Chart courtesy of StockCharts.com
Canopy Growth Corp (OTCMKTS:TWMJF), (TSE:WEED), the largest marijuana company by market cap, suffered in February but performed better than most.
WEED stock was down by about 20% by the end of the month, although it is only down by about six percent through 2018. While that’s not what investors want to see out of Canopy stock, the company is still riding the high of its massive gains in January.
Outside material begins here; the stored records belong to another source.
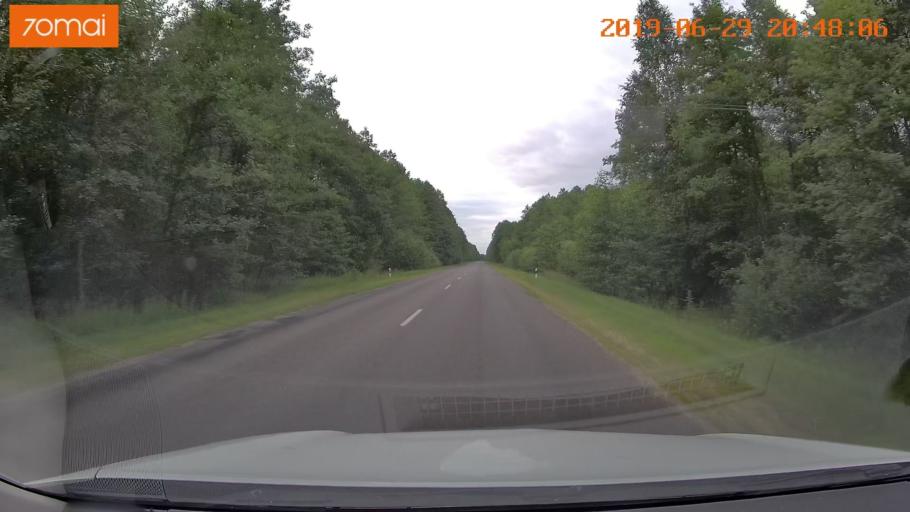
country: BY
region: Brest
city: Hantsavichy
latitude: 52.6461
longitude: 26.3169
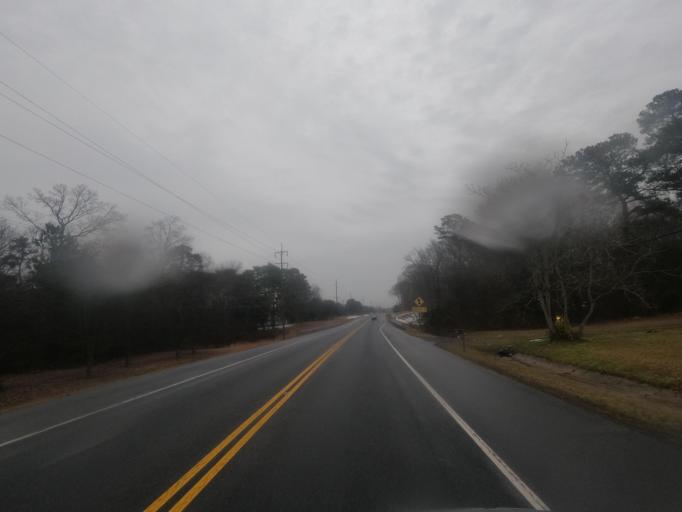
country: US
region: Maryland
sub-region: Dorchester County
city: Cambridge
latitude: 38.5691
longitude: -75.9874
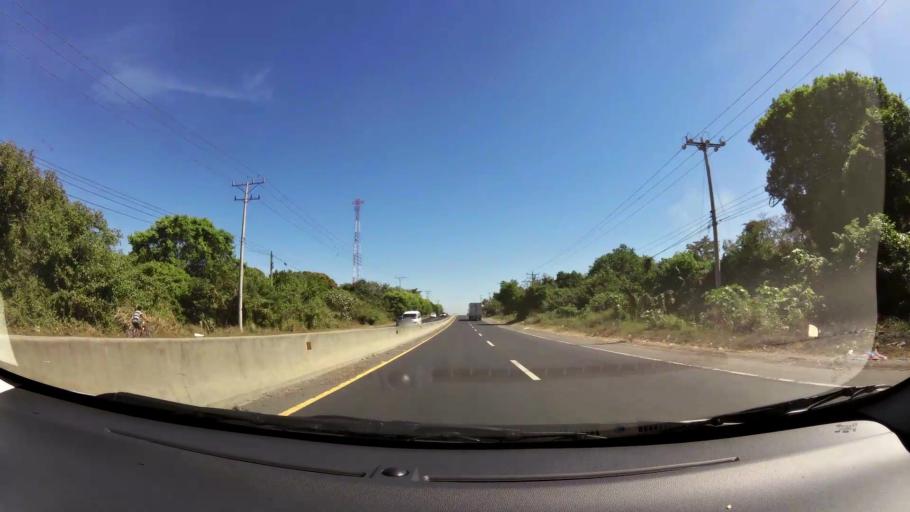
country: SV
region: La Libertad
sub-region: Distrito de Quezaltepeque
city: Quezaltepeque
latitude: 13.8172
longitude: -89.3069
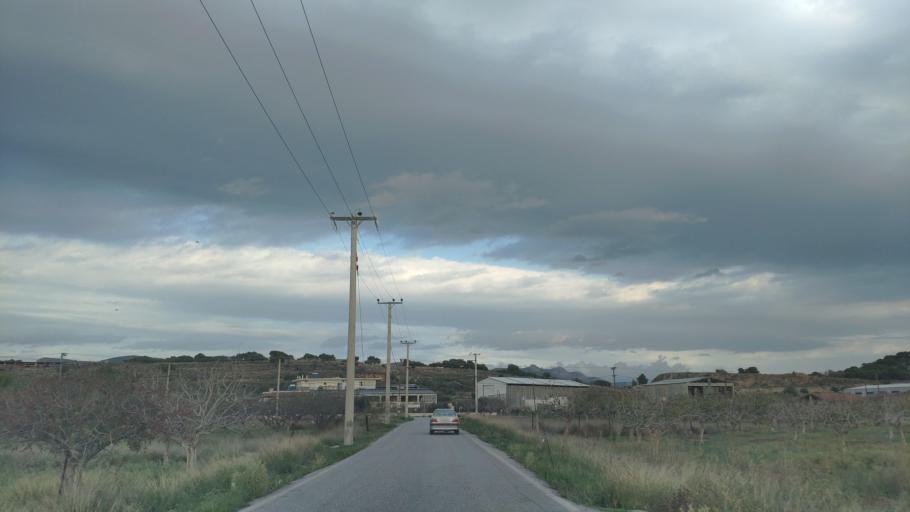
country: GR
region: Attica
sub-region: Nomarchia Dytikis Attikis
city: Nea Peramos
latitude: 37.9928
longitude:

So, for those who invested in late 2017, WEED stock is still very much a solid portfolio addition, and the company will bounce back once the correction subsides.
Aphria Inc (OTCMKTS:APHQF), (TSE:APH) has been one of the hardest hit companies this year so far, down 27% since the beginning of 2018 and down 37% in February alone.
APH stock has been unable to push back against the downturn, unlike Canopy, which scored several days of gains in February despite the overall poor showing.
The U.S. divestments and the threat of being delisted from the TSE did not help matters.
Aurora Cannabis Inc (OTCMKTS:ACBFF), (TSE:ACB) has had one of the better years so far when compared to its large competitors, scoring a 22% gain since the beginning of the year. That’s even after factoring in its 27% drop in February.
ACB stock has been the beneficiary of smart purchases and global expansion, both of which have put the company in a strong position in the marijuana market.
Corrections happen. In volatile markets—especially emerging markets like marijuana—where so much is up in the air legally and socially, it’s not unexpected for downturns like this to take place.
The important thing is to remember that the sky is, in fact, not falling.
The weed market is still very much in a strong position to be one of the fastest growing markets around. There’s a tonne of upside for marijuana companies, with huge potential for growth and literally billions of consumers in untapped markets.
Will legal marijuana companies be able to reach those billions of consumers in the near future? Probably not. But they will certainly be hitting tens of millions—maybe even hundreds of millions—in a few years’ time. With that in mind, this is still one of the most exciting investment opportunities around, with upside and potential that is unmatched by nearly any other industry.
This is not the first marijuana market drop and it will not be the last. But, in my view, the things that caused this downturn—political posturing and inflated growth—are not going to doom the industry and don’t detract from its brimming potential.